No sure about this this <abstractions/@{version}/... , I imagine one would like to use latest abstraction by default, only adding (backporting) some missing rules. I guess it could look like this (still using v2.13 as for example with mentioned Thunderbird issue, with imaginary 2.14):

```
if (@{version} >= 2.14) {

  # AA >= 2.14 abstraction has all the features we need (so far)!
  #include <abstractions/dri-enumarate>

} else if (@{version} == 2.13) {

   #include <abstractions/dri-enumarate>

  # Backported from the dri-enumerate abstraction from AppArmor 2.14
   /some/additional/rule.. r,

} else {

  # We don't have dri-enumerate at all in AA 2.12!

  # Backported from the dri-enumerate abstraction from AppArmor 2.13

/sys/devices/pci[0-9]*/**/{device,subsystem_device,subsystem_vendor,uevent,vendor} r,

  # Backported from the dri-enumerate abstraction from AppArmor 2.14
   /some/additional/rule.. r,
}

That's a lot of "ifdefing", but maybe it could reach that "single profile for all AA versions" style though.

Or is there a cleaner approach? You said you would like to avoid "if version >= X", I am not yet sure about avoiding in this example, when AppArmor version is fixed in distribution release, but some application (like Thunderbird in this example) gets updates and needs more recent abstractions.
```

packaging and dealing with missing bits of policy is where I am failing atm, 
and 3.0 won't have debhelpers or rpm macros to help with packaging needs around 
policy versioning.

I am not sure if we want to split the version and feature files into their own 
packages that packaging can setup dependencies on or whether it should just be 
dealt with in policy.

policy authors could do things like

   include if exists <version/3.0>

if they want the ability to fallback to a different version, but use a regular 
include if they want the missing dependency to fail.

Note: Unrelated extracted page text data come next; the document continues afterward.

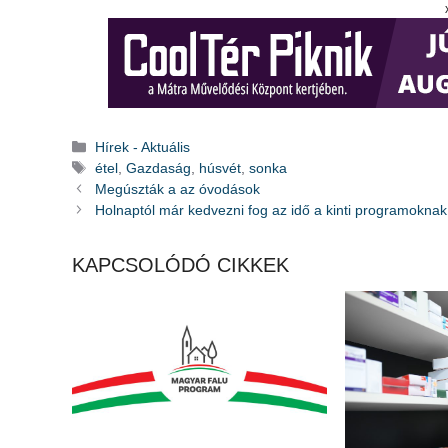
Kategória
Hírek - Aktuális
Címkék
étel
,
Gazdaság
,
húsvét
,
sonka
Megúszták a az óvodások
Holnaptól már kedvezni fog az idő a kinti programoknak
KAPCSOLÓDÓ CIKKEK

OK so let's imagine Debian Buster has AppArmor 3.0, and Buster+1 has AppArmor 3.2. How could we make _same single profile_ that could use 3.2 features on Buster+1, and 3.0 on Buster?

Multiple includes that would override each over? Like this:

```
#include <version/3.0> # policy needs at least 3.0!
#include if exists <version/3.2> # add more features than 3.0 had

...

if supports(dbus_mediation) { # since ABI version 3.2
        #include <abstractions/dbus-session-strict>
        dbus ...,
}
```

I suspect we are going to end up with a mix of packaging and policy magic 
depending on the policy author needs. Policy that the apparmor project ships 
could be easily setup to have packaging dependencies but LXD might choose to do 
something more flexible as they are dynamically generating policy


Maybe we could still use "apparmor/3.0" directory for new-style versioned profiles, leaving 
ubuntu/x.y for backpacking as it is now (We will have Ubuntu 18.04 for quite some time). If any day policy 
changes too much, "apparmor/4.0" could be added, or maybe we are sure enough that that's never 
going to happen, and we don't need that "3.0" at all?

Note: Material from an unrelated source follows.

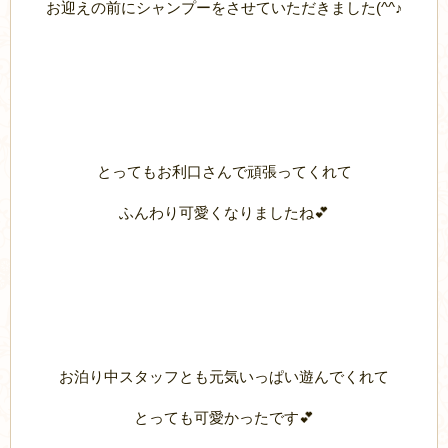
お迎えの前にシャンプーをさせていただきました(^^♪
とってもお利口さんで頑張ってくれて
ふんわり可愛くなりましたね💕
お泊り中スタッフとも元気いっぱい遊んでくれて
とっても可愛かったです💕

That is a possibility, and whether or not we are sure that policy will never 
change enough to require a new version number we are going to keep the option 
to provide one because if we don't, we will need it later.

So is this "a deal"? Could we have "apparmor/3.0" (or similar) in apparmor-profile repo to make this big distinction against "old-style" policies, to add new 3.x-based profiles and upgrade older ones? What others think?